Why Unemployment Is High In Europe

May 1, 1996

Despite economic growth, unemployment has been high in Western Europe for the past 15 years compared to both the United States and to Europe's own employment rates following World War II.

  • Currently, more than 10 percent of the workforce in the European Union is unemployed -- almost 20 million people.
  • In most countries, well over half of the unemployed have been out of work at least six months, and a third for more than a year.
  • In contrast , the unemployment rate in the United States is about half of Europe's, and the unemployed usually stay that way for only a short term.
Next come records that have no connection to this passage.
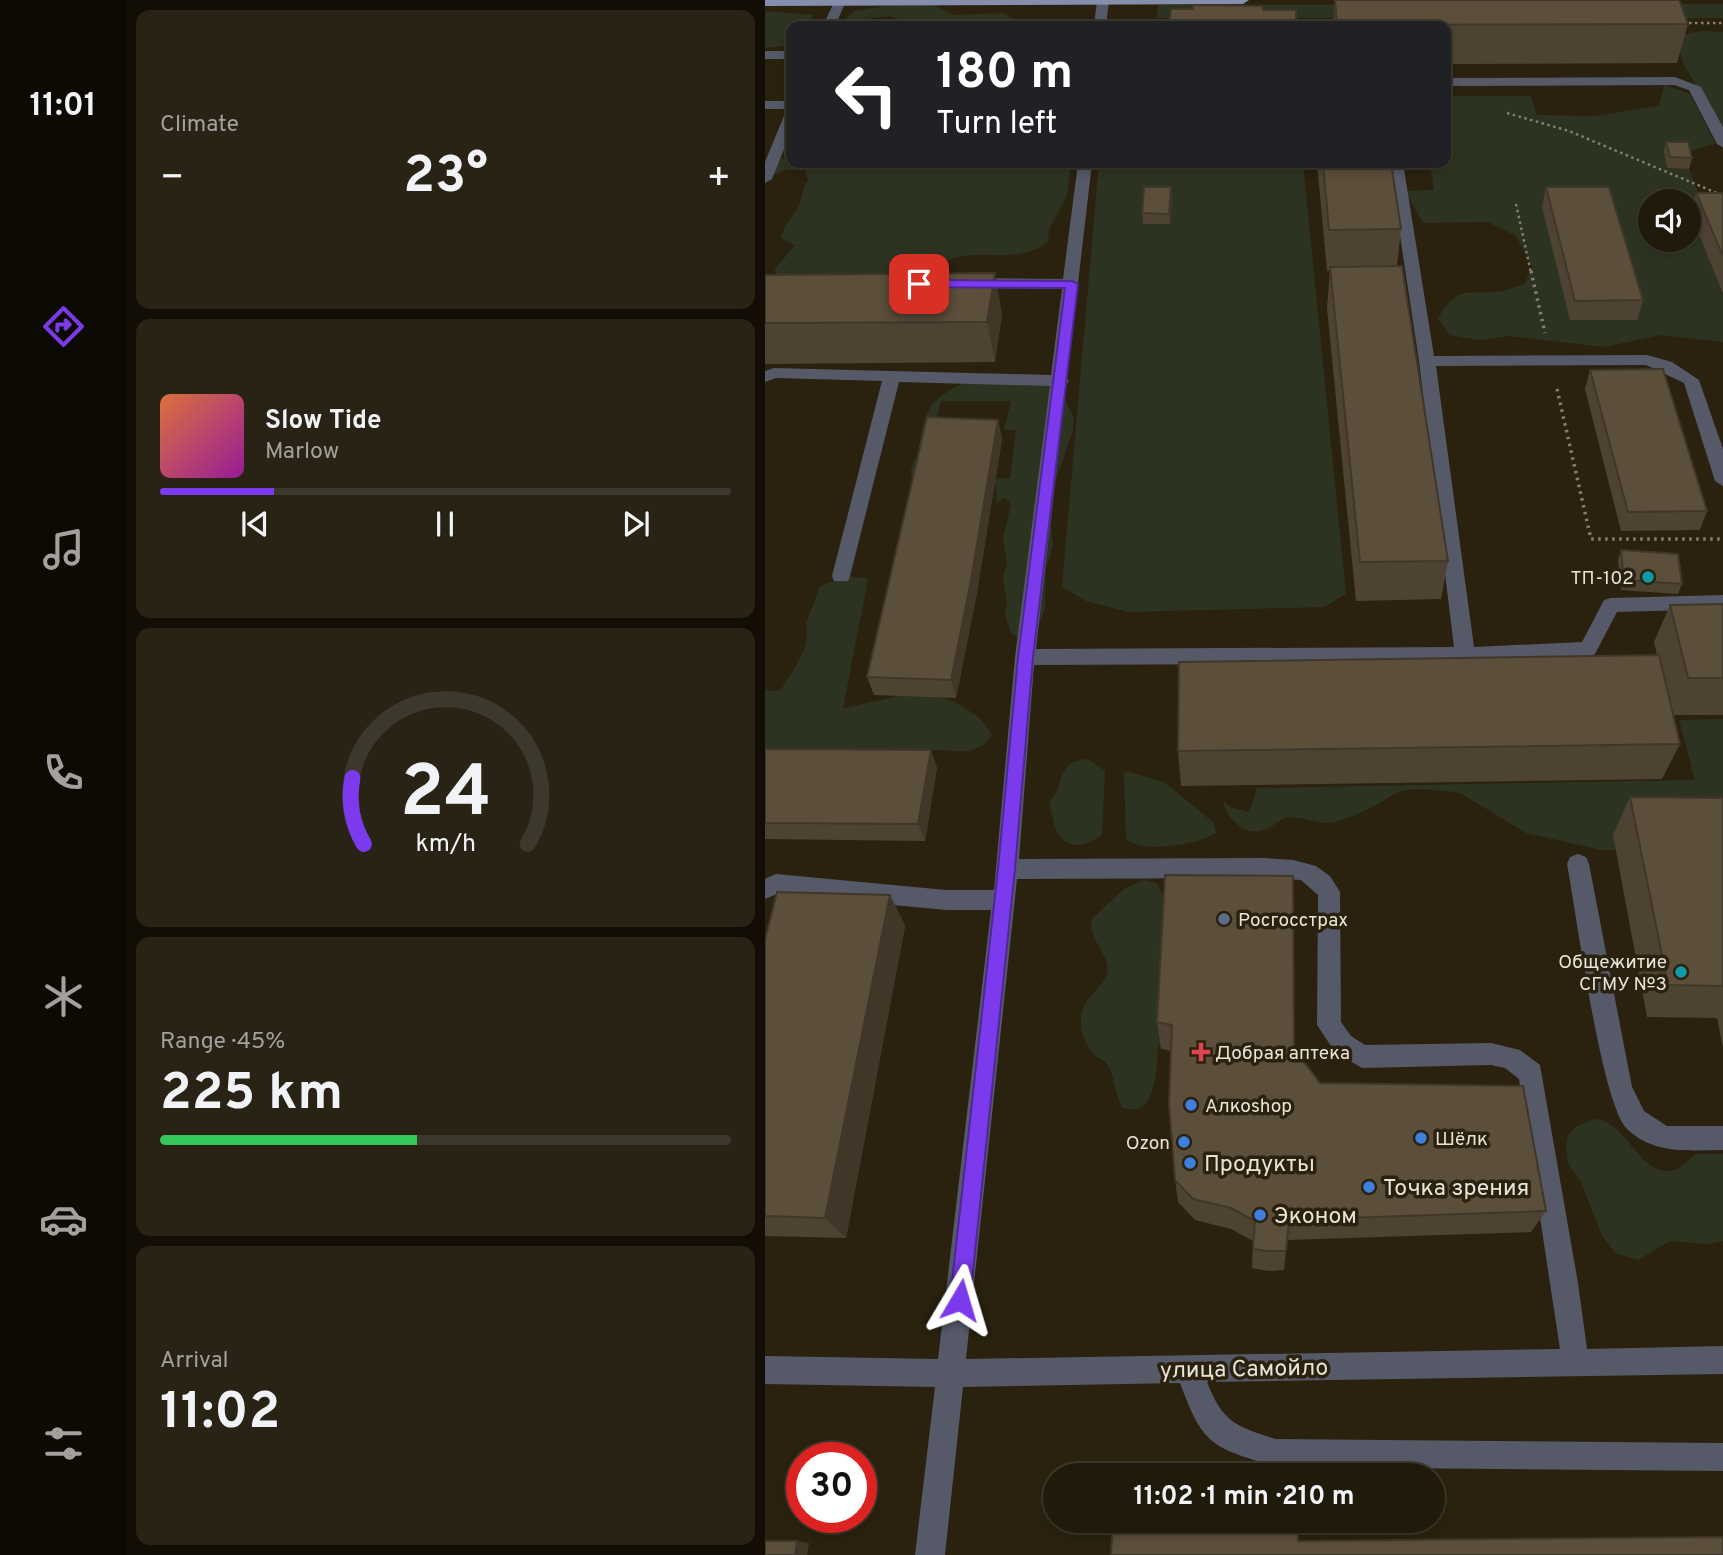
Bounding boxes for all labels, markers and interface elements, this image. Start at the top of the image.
text: 180 m [936,44,1073,106]
icon: left [821,49,912,140]
text: 11:01 [29,87,97,127]
text: Turn left [936,105,1057,145]
text: Climate [160,111,239,140]
text: 23° [403,145,488,211]
text: − [160,155,185,204]
text: + [706,155,731,204]
map controls [1638,189,1701,252]
button: sound [1638,189,1701,252]
pin [889,254,949,314]
icon: arrive [900,265,938,303]
icon: directions [39,302,88,351]
text: Slow Tide [265,405,382,438]
text: Marlow [265,438,339,467]
icon: previous [236,505,274,543]
icon: pause [426,505,464,543]
icon: next [617,505,655,543]
icon: music [39,525,88,574]
place label: ТП-102 [1571,567,1634,591]
marker: ТП-102 [1640,569,1656,585]
icon: phone [39,748,88,797]
text: 24 [400,750,491,842]
text: km/h [415,828,476,860]
place label: Росгосстрах [1238,909,1348,933]
marker: Росгосстрах [1216,911,1232,927]
place label: Общежитие СГМУ №3 [1558,951,1667,997]
marker: Общежитие СГМУ №3 [1673,964,1689,980]
icon: climate [39,972,88,1021]
text: Range · 45% [160,1028,285,1057]
place label: Добрая аптека [1215,1042,1350,1066]
marker: Добрая аптека [1193,1044,1209,1060]
text: 225 km [160,1062,343,1128]
place label: Алкоshop [1205,1095,1292,1119]
marker: Алкоshop [1183,1097,1199,1113]
place label: Шёлк [1435,1128,1488,1152]
marker: Шёлк [1413,1130,1429,1146]
place label: Ozon [1126,1132,1170,1156]
marker: Ozon [1176,1134,1192,1150]
place label: Продукты [1204,1151,1315,1180]
marker: Продукты [1182,1155,1198,1171]
place label: Точка зрения [1383,1175,1529,1204]
marker: Точка зрения [1361,1179,1377,1195]
icon: car [39,1195,88,1244]
place label: Эконом [1274,1203,1357,1232]
marker: Эконом [1252,1207,1268,1223]
position arrow [923,1263,997,1337]
text: Arrival [160,1347,229,1376]
street label: улица Самойло [1160,1355,1328,1386]
text: 11:02 [160,1381,280,1447]
icon: filters [39,1419,88,1468]
speed limit sign: 30 [786,1442,877,1533]
text: 11:02 · 1 min · 210 m [1133,1481,1355,1514]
Among the causes of Europe's persistent unemployment are overly generous welfare state benefits, the high marginal cost of employing each additional worker and the power of unions. To reduce unemployment, critics recommend:

  • Restructuring unemployment insurance to remove perverse incentives that make it rewarding for low-paid partners of the unemployed to give up their own jobs.
  • Ending labor policies that allow the employed to act as a cartel, increasing their own pay and benefits at the expense of more opportunities for the unemployed.
  • Reducing the cost of employing workers by cutting payroll taxes and government mandates on business -- such as paid family leave and long vacations.
  • Cutting taxes and public spending and reducing interest rates.

Researchers have found that large-scale government training programs for unemployed workers don't significantly increase the rate at which they find jobs, because there isn't a shortage of skilled, experienced workers.

However, programs such as Restart in the United Kingdom, which gives job-search and placement assistance, are successful because the jobs unemployed workers are most likely to fill depend more on motivation and personal skills than training.